SOURCE DOCUMENT
------------------------------------------------------------------------
On Sun, Mar 07, 2010 at 01:28:29PM -0500, waistli...@aol.com wrote:
> 
> 
> In a message dated 3/7/2010 6:27:26 A.M. Pacific Standard Time, 
> _bro...@historicalmaterialism.info_ 
> (mailto:bro...@historicalmaterialism.info) : 
> 
> > The exploitation of labor has been further intensified.   Commodity 
> > production and exchange is the principal hallmark of  capitalism.... 
> > the proletariat is that commodity who can produce more  than he's 
> > worth.... yet the surplus product should belong to the class  and not 
> > to worthless exploiters of our labor power and hence of our  being.
>  
> *****************
> Brown 
> 
> Agreed on all this, but I don't see that it addresses my initial  
> question. Clearly, there is a broad working class, a part of which 
> works  in factories and is an industrial working class. The latter is a 
> part of or  a qualifier of the former.
------------------------------------------------------------------------
EXTRACTED DATA

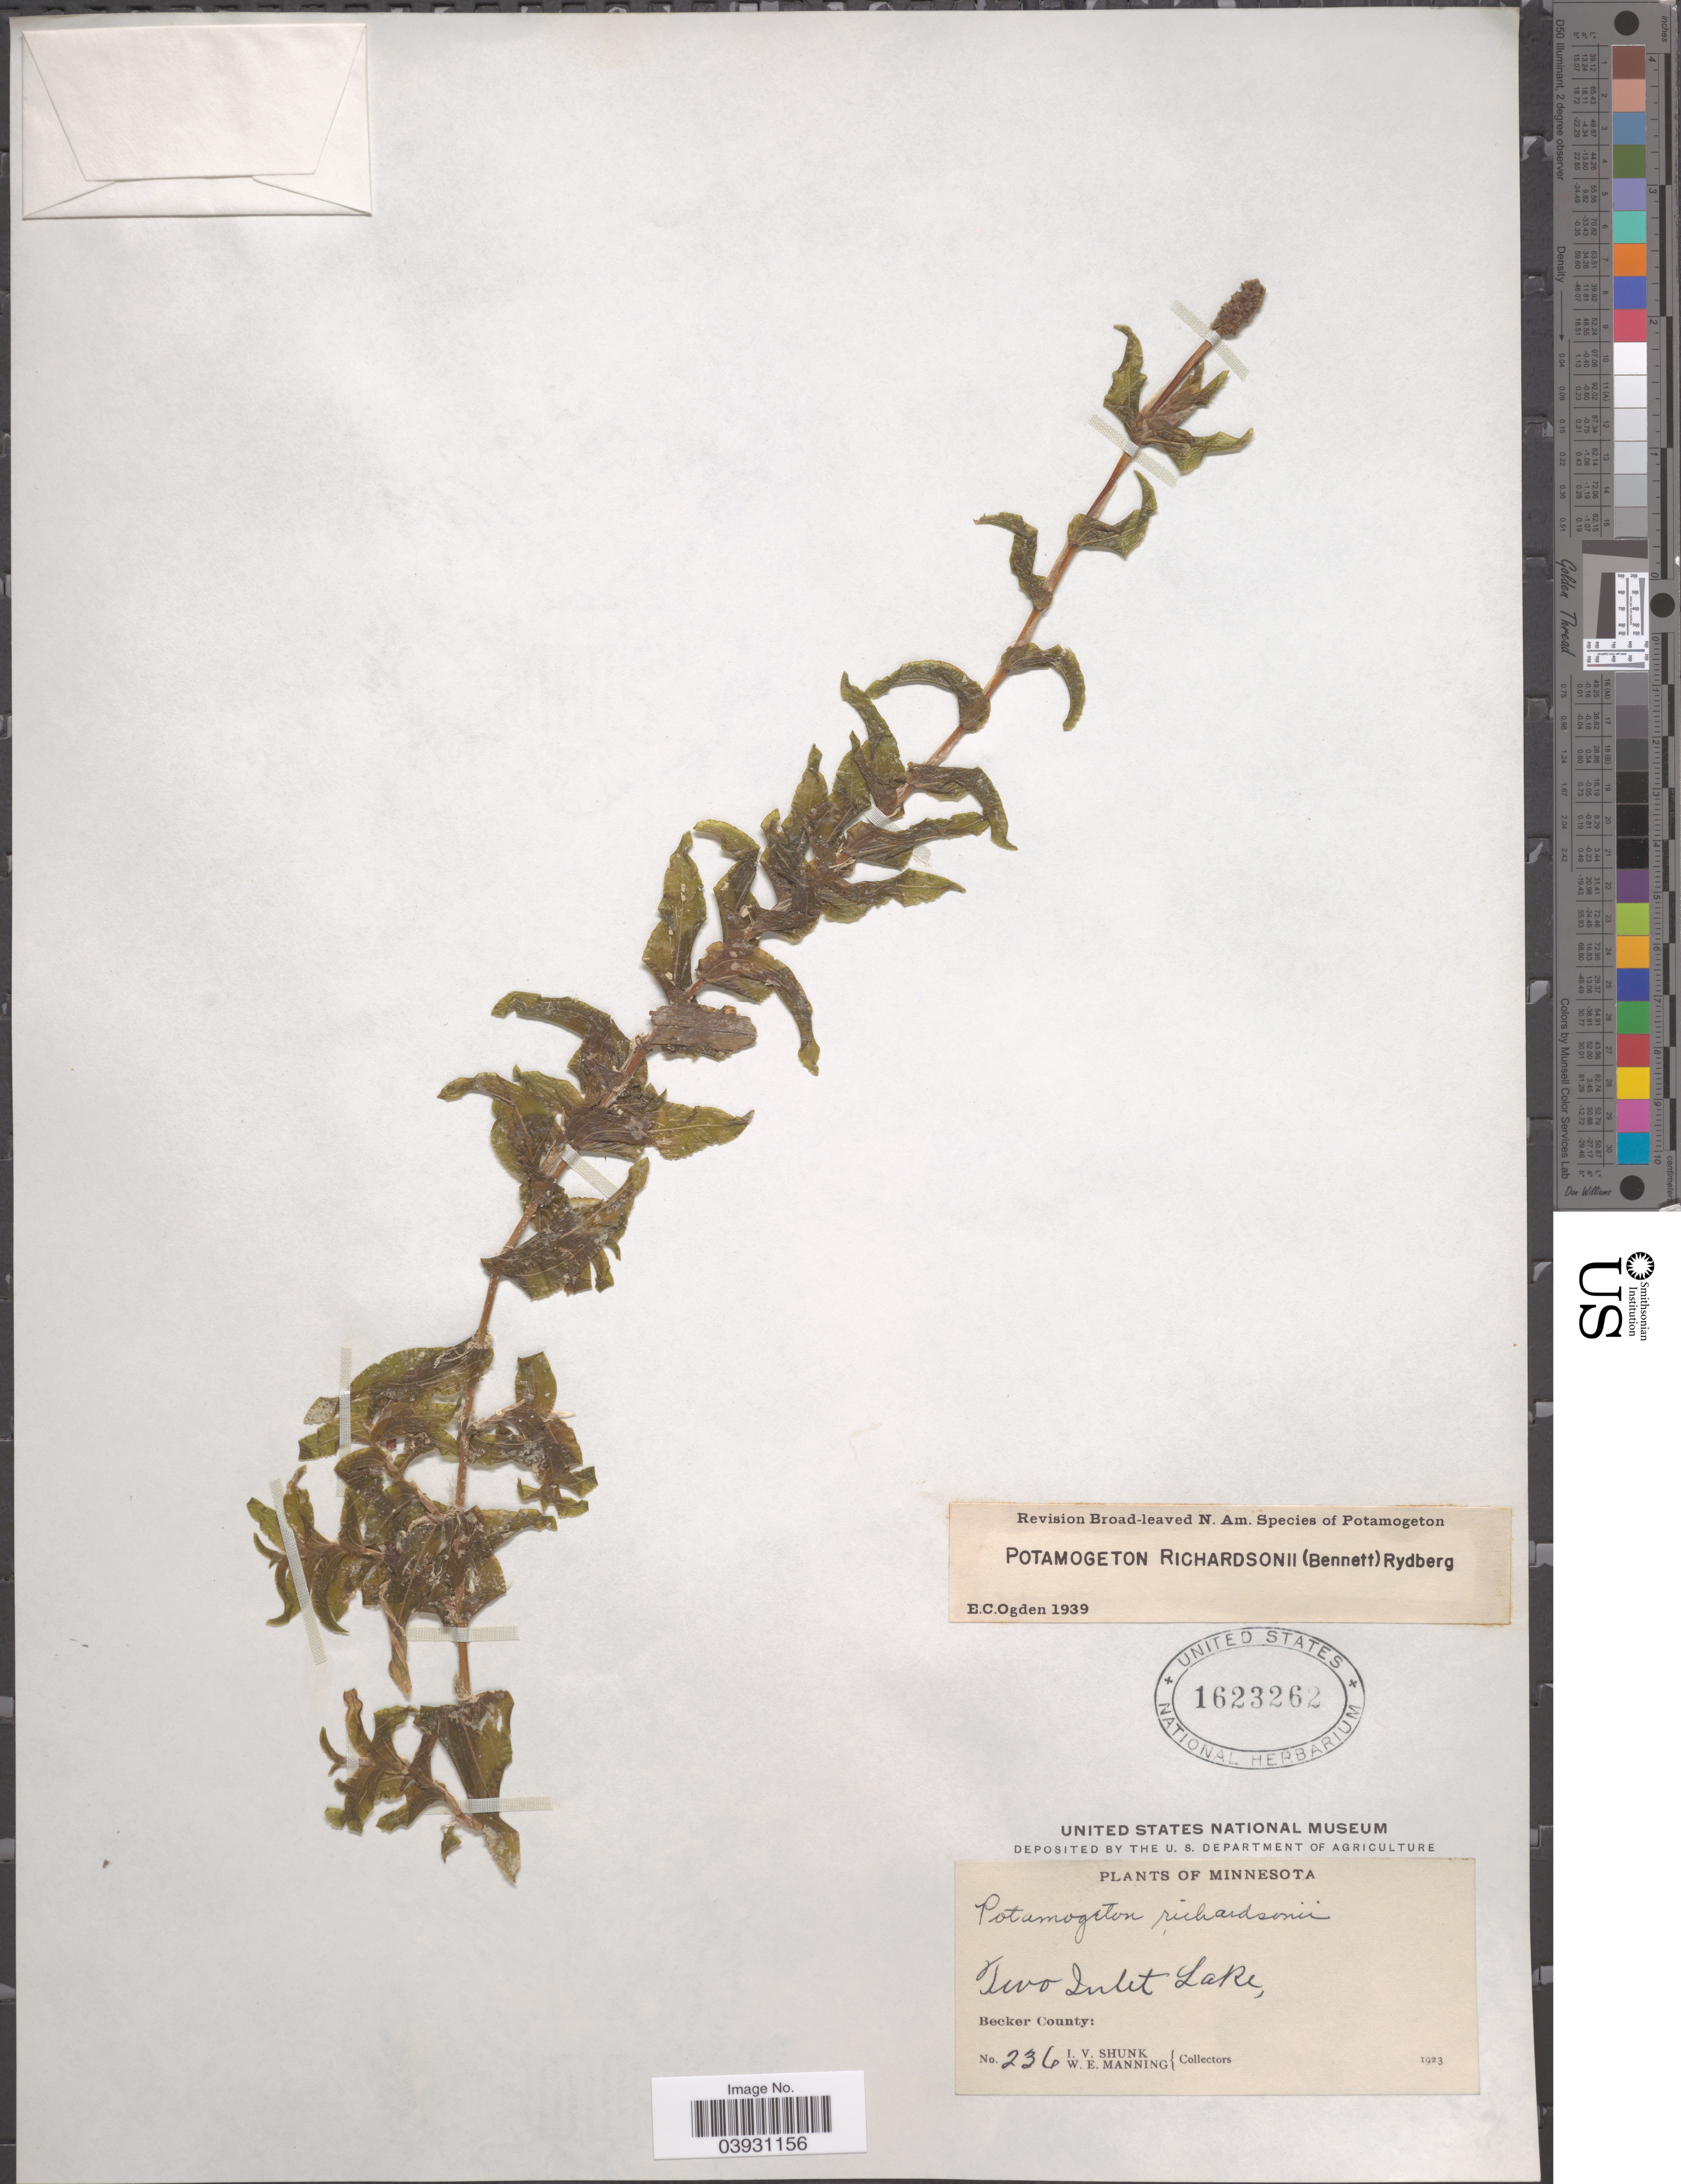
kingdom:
------------------------------------------------------------------------
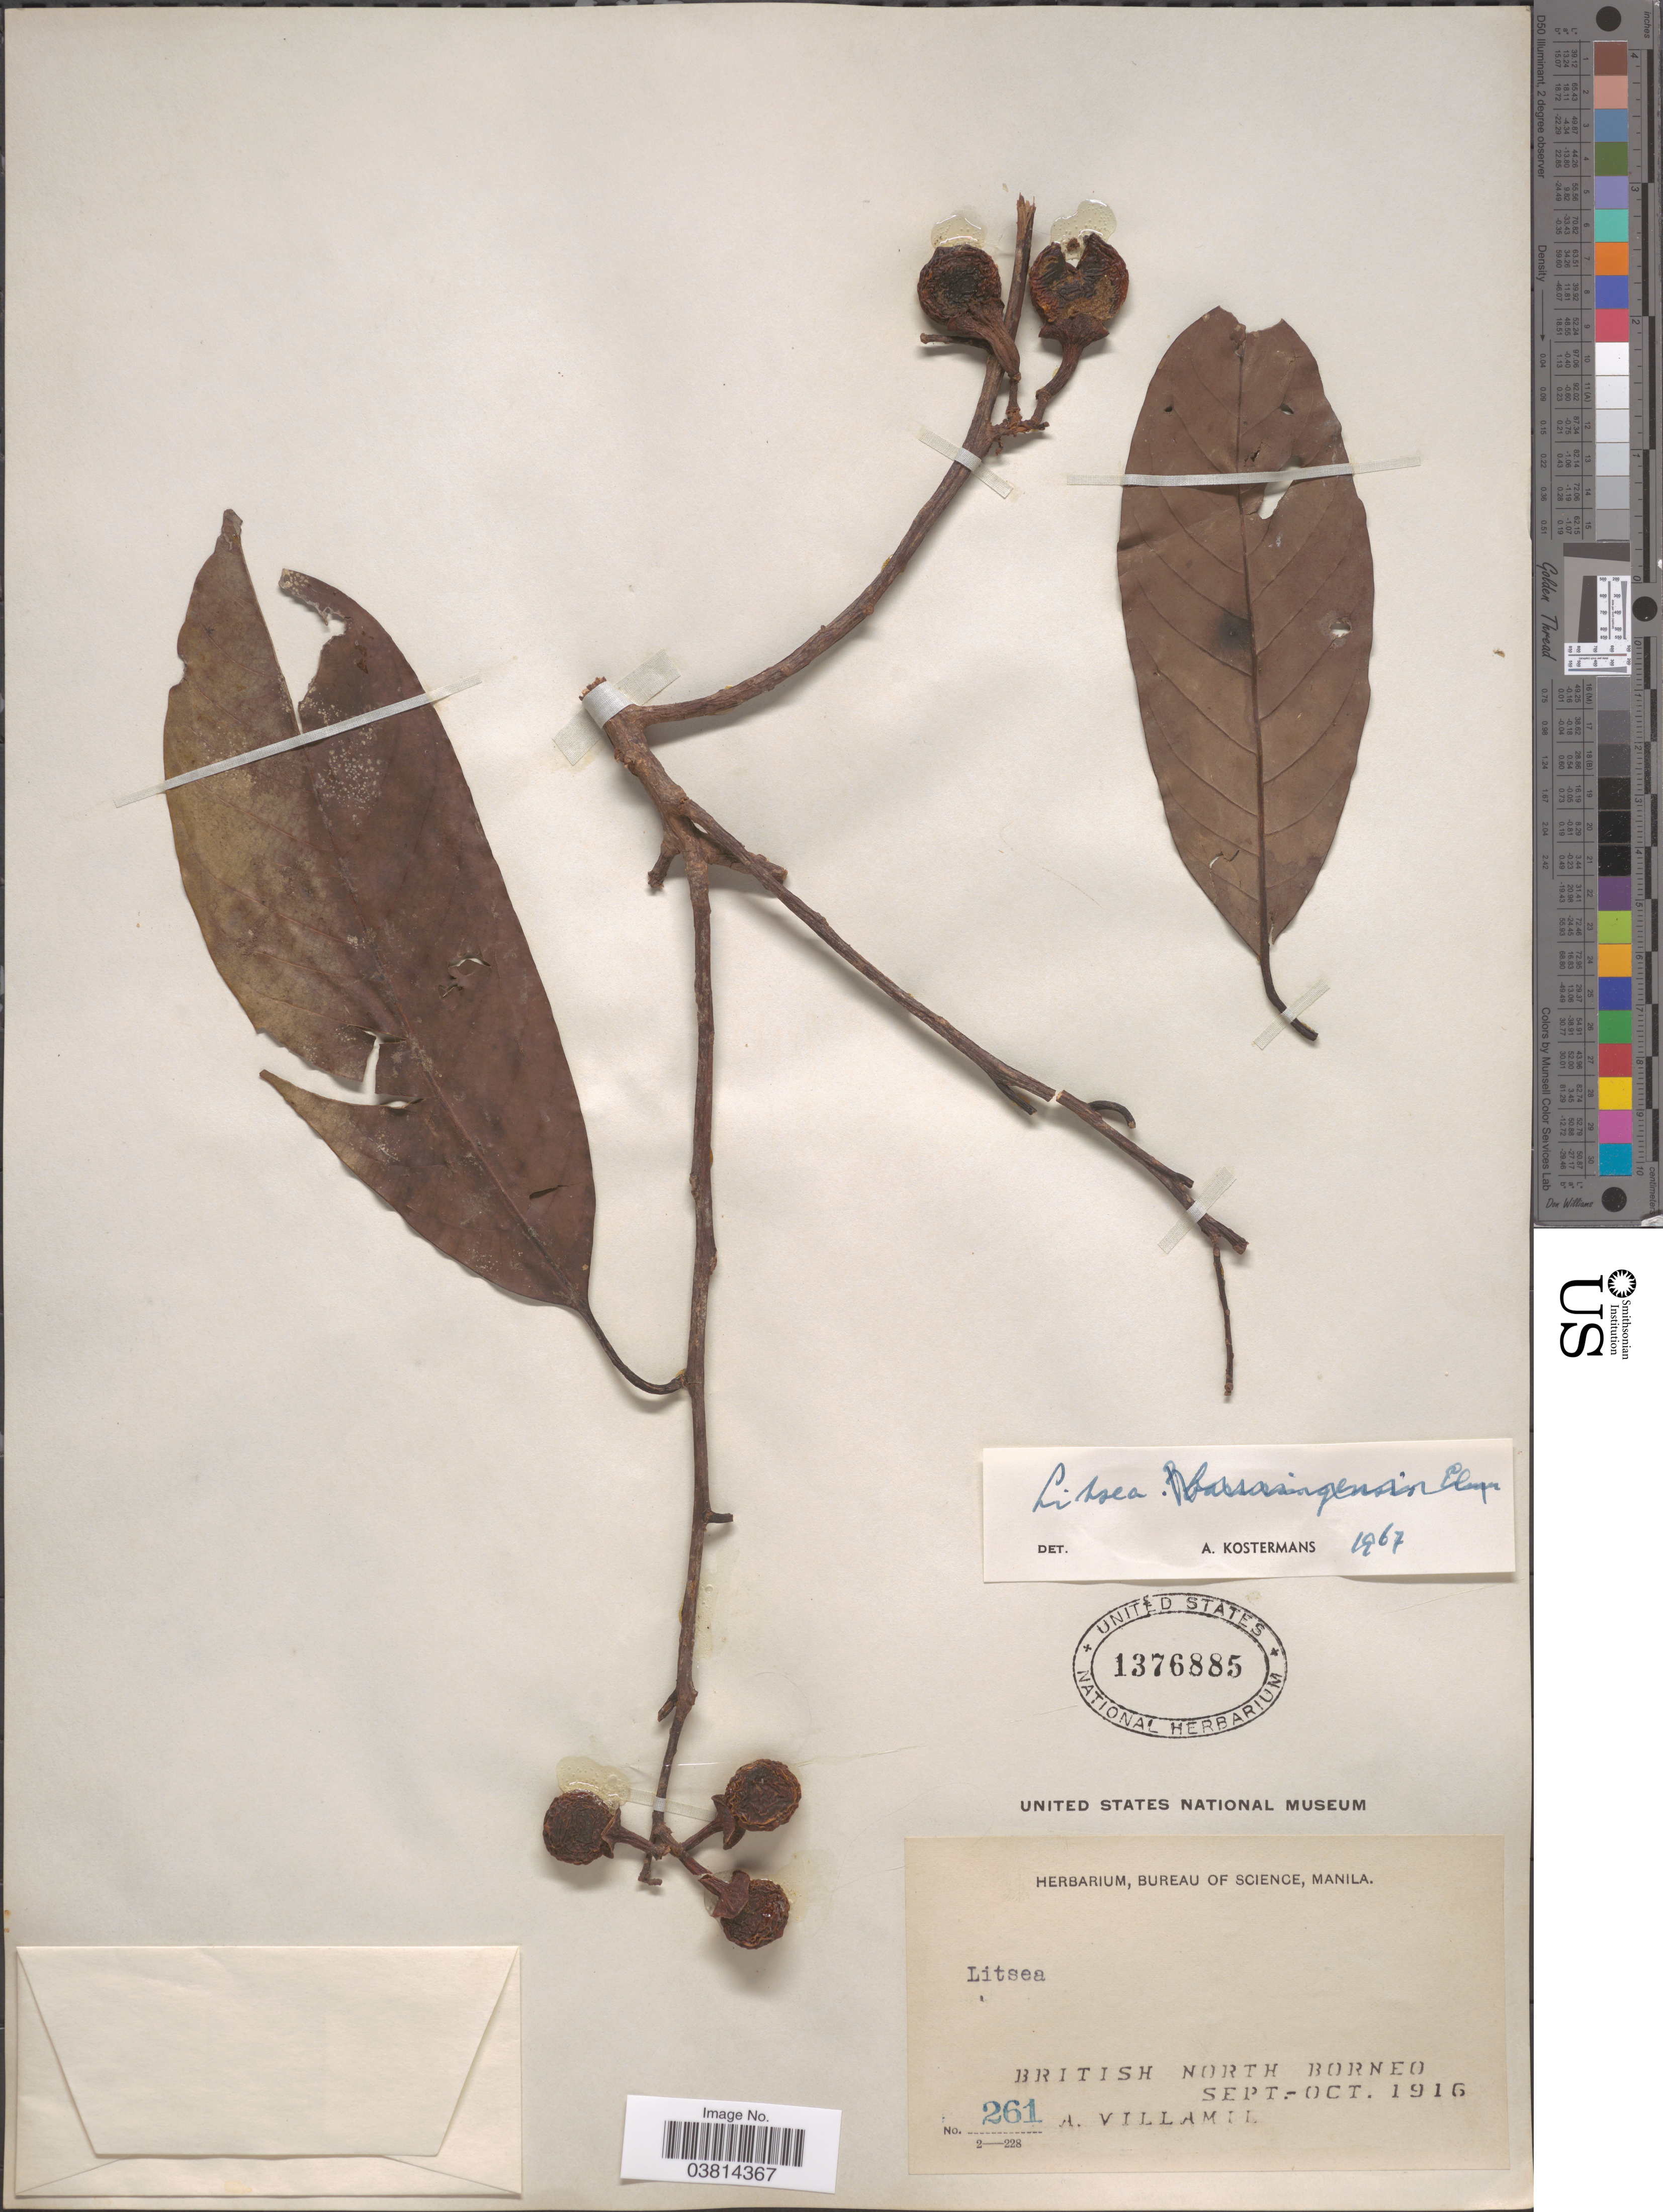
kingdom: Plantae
------------------------------------------------------------------------
GIVEN EXERCISE
Carry the email exchange on the working class forward from its last sentence. The records play no part here and can be left aside.

ANSWER FOR THE TASK
>  
> Comment
>  
> I would write and present matters different. Commodity production 
> and exchange exist long become the bourgeois mode of production 
> arises as a social system. Commodity production and exchange reaches 
> its highest state of development on the basis of the bourgeois mode 
> of production or the bourgeois private property relations.

I don't disagree with this. A lot more could be said about it, such as 
what distinguises the commodity under capitalism and, say, the feudal 
mode of production other than just quantitative increase. 
 
> Here the conceptual issue is related to a proposition Brown raised 
> roughly formulated as the law of emergence. Commodity production and 
> exchange has a very long history and was alive and well under 
> feudalism.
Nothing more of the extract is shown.